Nel 2020 diversi eventi critici hanno portato l’industria del vino a fare i conti con l’emergere di gruppi discriminati o emarginati al proprio interno ed un conseguente aumento di attenzione interna ed esterna verso il settore. 

I casi dello scandalo degli abusi ed avance sessuali alla “corte” dei Master Sommelier americani e l’ondata di proteste mossa dal Black Lives Matter sono solo alcuni dei mattoni su cui si è basato questo “tzunami” che ha messo in discussione l’inclusività e l’equità del mondo del vino. Ma a distanza di quasi due anni, ci viene da chiederci, che tipo di cambiamenti ha apportato veramente e nel concreto l’industria del vino a fronte di queste problematiche endemiche? “Corriamo il rischio di fare il minimo indispensabile e dire che basta” ha dichiarato a Wine Enthusiast Miguel de Leon, wine director di Pinch Chinese, autore di numerosi articoli a tema equità, inclusività e disuguaglianze. “Ci sono alcune aree in cui la pressione ha portato a cambiamenti significativi, ad esempio quello formativo” ha spiegato indicando organizzazioni come The Hue Society, associazione che lavora per diffondere una “black wine culture”, e Roots Fund, communità che incentiva le minoranze di colore nel mondo del vino. “Il WSET sta compiendo grandi passi per riesaminare gli standard della griglia di degustazione, definita dalla regionalità, il che ha grandi implicazioni a livello globale”, ha detto de Leon.

Per quanto riguarda le cantine ed i brand di vino si devono ancora compiere dei passi verso il cambiamento dall’interno, a cominciare da coloro che ricoprono posizioni di leadership. “Se i luoghi di lavoro vogliono accogliere la diversità e offrire pari opportunità a tutto—che si tratti di differenze di razza, genere, religione, etnia, orientamento sessuale, età, disabilità o qualsiasi altro gruppo emarginato nella società – la loro immagine pubblica dovrebbe essere un riflesso del tipo di contesto lavorativo che offrono o come accolgono la clientela” ha spiegato Theresa Heredia, enologo presso Gary Farrell Winery e sostenitrice attiva del Comunità LGBTQ+. L’etica dovrebbe riflettersi anche nel modo in cui le aziende vinicole usano il loro tempo, denaro e altro risorse attraverso sponsorizzazioni, eventi e supporto a cause sociali. 

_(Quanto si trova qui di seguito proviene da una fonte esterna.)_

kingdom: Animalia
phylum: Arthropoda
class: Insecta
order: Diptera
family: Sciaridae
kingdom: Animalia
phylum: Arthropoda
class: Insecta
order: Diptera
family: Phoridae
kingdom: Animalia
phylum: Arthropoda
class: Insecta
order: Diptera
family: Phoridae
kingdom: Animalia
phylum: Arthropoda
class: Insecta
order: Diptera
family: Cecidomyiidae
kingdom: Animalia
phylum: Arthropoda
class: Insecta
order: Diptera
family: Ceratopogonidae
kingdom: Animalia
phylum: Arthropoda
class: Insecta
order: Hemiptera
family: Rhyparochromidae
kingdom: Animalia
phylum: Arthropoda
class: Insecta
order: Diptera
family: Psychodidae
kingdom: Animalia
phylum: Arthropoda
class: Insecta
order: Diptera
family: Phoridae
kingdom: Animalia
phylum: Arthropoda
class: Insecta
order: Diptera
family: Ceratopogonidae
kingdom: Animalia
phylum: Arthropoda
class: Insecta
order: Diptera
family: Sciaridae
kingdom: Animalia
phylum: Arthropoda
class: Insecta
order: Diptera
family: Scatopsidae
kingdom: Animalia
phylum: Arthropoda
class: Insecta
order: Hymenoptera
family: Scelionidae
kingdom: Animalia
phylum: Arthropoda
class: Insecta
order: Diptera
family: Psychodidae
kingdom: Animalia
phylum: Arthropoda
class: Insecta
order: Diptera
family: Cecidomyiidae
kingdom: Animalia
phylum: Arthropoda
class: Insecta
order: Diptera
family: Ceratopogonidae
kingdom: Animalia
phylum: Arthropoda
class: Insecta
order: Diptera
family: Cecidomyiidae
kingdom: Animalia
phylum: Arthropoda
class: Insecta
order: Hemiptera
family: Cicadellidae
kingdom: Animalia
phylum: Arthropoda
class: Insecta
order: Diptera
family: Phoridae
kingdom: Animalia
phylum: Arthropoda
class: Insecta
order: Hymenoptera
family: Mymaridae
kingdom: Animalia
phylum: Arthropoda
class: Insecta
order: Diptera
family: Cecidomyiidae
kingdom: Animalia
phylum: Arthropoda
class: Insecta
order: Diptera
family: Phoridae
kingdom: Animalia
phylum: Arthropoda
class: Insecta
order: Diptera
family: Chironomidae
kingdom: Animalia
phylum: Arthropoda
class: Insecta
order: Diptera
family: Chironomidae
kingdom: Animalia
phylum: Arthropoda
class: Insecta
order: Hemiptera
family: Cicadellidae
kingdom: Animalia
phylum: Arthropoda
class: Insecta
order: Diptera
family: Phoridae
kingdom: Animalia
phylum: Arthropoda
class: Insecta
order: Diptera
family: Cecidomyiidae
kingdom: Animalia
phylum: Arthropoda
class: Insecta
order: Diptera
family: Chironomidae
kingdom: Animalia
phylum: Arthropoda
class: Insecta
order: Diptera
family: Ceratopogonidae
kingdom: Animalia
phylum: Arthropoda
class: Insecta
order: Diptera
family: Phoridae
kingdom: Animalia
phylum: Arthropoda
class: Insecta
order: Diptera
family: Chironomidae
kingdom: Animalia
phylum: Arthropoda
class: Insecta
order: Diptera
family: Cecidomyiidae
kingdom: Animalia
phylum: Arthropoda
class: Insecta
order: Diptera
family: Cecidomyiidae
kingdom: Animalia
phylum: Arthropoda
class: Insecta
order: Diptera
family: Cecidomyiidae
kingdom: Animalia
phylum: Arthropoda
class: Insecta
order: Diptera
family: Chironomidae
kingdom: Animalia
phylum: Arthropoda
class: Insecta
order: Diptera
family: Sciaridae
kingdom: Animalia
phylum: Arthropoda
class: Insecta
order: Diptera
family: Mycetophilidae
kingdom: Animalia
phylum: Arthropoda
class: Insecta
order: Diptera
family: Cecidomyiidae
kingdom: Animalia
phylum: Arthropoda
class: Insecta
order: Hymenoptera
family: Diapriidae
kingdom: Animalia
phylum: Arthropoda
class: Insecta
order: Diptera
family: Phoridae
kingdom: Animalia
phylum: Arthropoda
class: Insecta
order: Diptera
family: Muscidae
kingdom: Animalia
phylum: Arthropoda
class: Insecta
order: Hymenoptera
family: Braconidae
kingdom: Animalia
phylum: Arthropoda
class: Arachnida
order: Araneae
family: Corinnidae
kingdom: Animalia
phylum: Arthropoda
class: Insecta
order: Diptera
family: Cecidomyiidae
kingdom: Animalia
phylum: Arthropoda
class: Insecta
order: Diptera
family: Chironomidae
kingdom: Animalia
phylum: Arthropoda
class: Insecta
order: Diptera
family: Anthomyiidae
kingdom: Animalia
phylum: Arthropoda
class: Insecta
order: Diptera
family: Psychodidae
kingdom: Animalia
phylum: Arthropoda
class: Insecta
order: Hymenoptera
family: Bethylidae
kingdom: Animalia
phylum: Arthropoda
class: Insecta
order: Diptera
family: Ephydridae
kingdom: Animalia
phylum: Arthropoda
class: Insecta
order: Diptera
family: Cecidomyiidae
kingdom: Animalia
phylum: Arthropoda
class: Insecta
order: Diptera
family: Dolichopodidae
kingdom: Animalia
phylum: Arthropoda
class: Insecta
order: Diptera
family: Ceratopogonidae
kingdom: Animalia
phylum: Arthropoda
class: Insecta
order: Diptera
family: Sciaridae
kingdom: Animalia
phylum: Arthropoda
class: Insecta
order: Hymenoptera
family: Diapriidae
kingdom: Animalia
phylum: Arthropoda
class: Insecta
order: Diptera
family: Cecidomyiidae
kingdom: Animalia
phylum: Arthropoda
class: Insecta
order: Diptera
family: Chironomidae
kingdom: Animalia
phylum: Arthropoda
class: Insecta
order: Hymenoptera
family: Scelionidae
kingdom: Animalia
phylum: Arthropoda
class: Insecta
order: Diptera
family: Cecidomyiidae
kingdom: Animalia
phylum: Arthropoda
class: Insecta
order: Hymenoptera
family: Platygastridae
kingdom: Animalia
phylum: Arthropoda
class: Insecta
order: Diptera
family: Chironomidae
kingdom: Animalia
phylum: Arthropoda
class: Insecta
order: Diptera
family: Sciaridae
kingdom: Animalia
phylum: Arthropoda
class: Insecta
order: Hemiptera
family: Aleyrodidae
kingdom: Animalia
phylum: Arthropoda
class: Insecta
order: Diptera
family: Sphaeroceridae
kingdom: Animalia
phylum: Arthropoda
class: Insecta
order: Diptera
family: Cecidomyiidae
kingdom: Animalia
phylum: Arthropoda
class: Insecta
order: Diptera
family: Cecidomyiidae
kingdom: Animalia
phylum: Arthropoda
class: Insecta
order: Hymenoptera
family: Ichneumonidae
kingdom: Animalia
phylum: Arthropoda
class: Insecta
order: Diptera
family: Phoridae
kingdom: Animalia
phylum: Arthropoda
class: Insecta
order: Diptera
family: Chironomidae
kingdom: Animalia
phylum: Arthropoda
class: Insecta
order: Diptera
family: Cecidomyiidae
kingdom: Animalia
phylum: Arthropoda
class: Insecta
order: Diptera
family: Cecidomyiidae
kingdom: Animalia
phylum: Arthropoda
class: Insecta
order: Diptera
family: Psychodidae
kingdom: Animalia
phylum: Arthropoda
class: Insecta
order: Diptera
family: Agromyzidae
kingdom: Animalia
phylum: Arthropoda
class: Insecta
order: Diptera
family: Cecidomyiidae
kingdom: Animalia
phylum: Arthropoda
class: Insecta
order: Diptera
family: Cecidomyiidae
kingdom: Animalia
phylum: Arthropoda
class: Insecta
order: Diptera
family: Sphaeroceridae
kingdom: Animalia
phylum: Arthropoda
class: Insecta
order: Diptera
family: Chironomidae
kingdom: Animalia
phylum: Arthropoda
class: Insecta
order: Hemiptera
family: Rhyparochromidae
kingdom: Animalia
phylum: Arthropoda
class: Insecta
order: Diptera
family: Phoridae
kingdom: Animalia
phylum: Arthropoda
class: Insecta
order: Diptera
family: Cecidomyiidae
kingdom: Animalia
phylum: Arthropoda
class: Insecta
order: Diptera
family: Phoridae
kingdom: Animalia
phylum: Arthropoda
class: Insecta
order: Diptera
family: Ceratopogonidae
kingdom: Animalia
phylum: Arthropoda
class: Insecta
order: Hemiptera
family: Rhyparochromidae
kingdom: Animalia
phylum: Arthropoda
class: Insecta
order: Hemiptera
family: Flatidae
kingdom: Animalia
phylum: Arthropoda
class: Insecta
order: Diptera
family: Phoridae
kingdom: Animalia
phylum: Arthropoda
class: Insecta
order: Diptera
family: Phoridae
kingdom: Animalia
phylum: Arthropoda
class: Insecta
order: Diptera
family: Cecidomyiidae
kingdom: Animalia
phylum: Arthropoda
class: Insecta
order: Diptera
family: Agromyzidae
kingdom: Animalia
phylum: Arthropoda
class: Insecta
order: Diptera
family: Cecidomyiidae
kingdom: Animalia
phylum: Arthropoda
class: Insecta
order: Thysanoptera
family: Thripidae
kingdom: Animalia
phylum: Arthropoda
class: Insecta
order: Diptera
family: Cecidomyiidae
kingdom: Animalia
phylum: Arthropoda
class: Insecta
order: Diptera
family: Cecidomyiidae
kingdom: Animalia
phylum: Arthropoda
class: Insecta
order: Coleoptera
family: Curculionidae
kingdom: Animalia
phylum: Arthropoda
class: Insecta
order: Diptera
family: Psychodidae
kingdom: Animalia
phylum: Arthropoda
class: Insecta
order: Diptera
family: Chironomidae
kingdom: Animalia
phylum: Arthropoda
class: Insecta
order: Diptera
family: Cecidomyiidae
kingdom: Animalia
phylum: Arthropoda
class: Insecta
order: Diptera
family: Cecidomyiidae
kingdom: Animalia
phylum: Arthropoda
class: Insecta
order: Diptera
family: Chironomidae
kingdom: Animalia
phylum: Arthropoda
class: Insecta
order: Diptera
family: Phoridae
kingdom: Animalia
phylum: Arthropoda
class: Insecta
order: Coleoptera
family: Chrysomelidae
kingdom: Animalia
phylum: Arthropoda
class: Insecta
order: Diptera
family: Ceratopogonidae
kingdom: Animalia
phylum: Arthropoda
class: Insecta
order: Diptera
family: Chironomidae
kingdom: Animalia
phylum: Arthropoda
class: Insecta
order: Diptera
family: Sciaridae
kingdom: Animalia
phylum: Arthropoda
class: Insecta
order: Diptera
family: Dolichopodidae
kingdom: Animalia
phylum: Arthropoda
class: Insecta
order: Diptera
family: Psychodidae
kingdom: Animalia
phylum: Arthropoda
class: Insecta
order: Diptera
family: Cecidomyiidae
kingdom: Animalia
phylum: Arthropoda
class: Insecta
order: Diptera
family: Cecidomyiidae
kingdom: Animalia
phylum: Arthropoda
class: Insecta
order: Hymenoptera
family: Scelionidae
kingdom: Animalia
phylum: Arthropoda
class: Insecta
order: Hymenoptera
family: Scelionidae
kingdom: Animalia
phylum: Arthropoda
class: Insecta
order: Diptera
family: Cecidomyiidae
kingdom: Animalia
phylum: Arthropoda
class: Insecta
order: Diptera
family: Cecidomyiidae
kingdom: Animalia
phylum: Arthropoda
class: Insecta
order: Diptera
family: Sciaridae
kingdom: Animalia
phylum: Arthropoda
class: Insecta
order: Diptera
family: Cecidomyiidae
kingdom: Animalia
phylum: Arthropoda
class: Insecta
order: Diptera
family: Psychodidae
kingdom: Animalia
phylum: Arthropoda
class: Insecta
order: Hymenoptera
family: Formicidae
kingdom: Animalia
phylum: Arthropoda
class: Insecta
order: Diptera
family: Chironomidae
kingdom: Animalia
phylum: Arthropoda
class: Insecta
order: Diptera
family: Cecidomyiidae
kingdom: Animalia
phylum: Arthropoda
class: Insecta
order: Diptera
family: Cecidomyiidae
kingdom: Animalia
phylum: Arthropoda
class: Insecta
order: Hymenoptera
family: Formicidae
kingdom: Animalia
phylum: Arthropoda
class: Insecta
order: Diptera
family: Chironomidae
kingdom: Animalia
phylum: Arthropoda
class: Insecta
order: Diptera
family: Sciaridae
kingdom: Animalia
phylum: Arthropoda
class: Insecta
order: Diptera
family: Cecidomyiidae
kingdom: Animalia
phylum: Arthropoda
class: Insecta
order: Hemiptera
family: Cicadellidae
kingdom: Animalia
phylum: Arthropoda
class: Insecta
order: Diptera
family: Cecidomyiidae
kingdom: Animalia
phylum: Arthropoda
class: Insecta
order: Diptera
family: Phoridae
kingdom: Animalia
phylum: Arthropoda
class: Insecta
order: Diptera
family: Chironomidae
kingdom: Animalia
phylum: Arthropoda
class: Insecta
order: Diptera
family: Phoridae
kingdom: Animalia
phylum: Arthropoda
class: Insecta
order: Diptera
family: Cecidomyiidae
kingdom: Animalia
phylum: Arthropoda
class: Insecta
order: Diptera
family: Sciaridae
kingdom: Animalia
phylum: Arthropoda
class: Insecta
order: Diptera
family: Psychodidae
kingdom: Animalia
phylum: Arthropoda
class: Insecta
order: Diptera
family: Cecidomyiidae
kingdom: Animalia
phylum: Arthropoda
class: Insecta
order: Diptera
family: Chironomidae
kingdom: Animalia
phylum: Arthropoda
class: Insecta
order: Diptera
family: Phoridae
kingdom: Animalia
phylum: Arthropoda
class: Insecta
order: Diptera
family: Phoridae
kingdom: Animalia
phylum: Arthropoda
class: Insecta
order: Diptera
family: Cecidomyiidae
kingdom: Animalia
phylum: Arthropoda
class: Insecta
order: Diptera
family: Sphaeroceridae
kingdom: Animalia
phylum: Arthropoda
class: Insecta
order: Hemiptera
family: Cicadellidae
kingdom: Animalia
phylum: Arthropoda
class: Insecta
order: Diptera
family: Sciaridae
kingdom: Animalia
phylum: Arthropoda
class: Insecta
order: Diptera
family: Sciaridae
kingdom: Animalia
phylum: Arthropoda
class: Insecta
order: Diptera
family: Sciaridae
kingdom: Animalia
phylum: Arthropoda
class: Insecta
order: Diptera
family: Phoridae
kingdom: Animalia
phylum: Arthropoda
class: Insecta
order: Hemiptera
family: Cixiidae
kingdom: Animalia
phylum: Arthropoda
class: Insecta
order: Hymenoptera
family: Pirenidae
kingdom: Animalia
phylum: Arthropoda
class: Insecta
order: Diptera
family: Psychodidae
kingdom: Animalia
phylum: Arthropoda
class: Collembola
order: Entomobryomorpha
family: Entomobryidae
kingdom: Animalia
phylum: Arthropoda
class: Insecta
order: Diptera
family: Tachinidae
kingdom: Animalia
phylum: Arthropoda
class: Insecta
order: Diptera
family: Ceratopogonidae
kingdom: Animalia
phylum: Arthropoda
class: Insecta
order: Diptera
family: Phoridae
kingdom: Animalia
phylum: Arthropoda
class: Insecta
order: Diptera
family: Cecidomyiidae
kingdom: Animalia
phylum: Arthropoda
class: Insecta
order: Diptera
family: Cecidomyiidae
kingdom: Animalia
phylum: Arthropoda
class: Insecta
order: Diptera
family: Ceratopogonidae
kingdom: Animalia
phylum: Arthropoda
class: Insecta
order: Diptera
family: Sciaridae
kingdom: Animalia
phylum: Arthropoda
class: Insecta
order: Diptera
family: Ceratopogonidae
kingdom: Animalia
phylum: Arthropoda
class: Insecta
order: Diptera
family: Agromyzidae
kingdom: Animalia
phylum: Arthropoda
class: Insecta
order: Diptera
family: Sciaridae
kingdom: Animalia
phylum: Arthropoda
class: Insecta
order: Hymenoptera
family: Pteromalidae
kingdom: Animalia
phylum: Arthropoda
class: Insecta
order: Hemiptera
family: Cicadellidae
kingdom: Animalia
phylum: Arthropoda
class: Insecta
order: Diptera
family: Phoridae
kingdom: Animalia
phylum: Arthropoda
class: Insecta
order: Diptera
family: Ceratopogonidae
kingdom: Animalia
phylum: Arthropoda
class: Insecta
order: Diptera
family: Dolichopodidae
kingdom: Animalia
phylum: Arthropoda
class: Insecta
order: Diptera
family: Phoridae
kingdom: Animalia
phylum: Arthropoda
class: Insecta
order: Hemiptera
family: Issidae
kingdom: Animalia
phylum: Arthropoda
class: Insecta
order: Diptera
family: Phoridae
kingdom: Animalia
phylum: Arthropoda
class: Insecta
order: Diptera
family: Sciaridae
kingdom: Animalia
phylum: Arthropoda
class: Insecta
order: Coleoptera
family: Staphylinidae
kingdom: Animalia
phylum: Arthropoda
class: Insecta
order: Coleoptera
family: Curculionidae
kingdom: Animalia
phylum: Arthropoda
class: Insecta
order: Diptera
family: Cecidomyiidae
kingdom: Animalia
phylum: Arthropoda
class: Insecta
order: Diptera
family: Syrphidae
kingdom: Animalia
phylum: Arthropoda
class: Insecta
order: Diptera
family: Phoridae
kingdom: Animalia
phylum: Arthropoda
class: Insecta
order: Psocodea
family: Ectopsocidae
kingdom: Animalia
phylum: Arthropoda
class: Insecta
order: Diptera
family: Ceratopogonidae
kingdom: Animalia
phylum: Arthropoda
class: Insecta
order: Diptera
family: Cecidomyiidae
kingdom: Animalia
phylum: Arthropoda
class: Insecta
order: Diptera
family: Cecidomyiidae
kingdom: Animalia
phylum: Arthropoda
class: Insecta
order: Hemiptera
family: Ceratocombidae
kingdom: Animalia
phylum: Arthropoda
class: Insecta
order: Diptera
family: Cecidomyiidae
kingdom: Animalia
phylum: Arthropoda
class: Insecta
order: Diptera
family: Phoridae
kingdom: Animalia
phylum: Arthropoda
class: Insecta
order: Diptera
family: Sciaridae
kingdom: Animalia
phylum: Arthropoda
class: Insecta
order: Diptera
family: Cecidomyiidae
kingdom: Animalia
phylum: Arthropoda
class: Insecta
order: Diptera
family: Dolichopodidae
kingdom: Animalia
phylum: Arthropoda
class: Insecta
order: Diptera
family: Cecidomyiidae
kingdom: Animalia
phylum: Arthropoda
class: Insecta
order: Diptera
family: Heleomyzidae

La continua lotta per l’equità ha portato all’aumento di organizzazioni che promuovono la consapevolezza e il sostegno a chi ha bisogno di aiuto nel settore. Una di queste è Wine Unify, nata nel 2020 per aiutare le minoranze non bianche, che ha assegnato oltre 70 premi ai membri di età compresa tra i 21 e i 76 anni. Altri gruppi hanno visto risultati altrettanto positivi, come Lift Collective. Lift Collective ha recentemente collaborato con il marchio vinicolo Avaline per fornire otto borse di studio SelfMade, che stanzia fondi per nuovi imprenditori che lanciano business in settori come importazione e distribuzione, consulenza, istruzione, enoteche e aziende vinicole. Nel settembre 2020, Maria Calvert e Lydia Richards hanno fondato Hispanics in Wine (HiW); prima di allora non esisteva un gruppo centralizzato che collegasse tra loro i professionisti ispanici o di origini latine negli Stati Uniti o nel resto del mondo. Poco più di un anno dopo, la comunità coinvolge più di 140 professionisti ispanici o latini in tutto il mondo. Il sito funge anche da risorsa, elencando offerte di lavoro, borse di studio e altre opportunità.

Nonostante la strada percorsa fino ad oggi i professionisti del vino sono mediamente concordi nel riconoscere che ci sia ancora molto lavoro da svolgere per creare un ambiente diversificato, equo ed inclusivo nel settore. L’azione collettiva coincide con una scelta individuale e quotidiana. Un piccolo contributo però richiede impegno e non è sempre facile. Ma se ciò non accadrà, rimarremo sempre bloccati in corsi e ricorsi storici che non portano all’evoluzione del settore, ma alla sua stasi.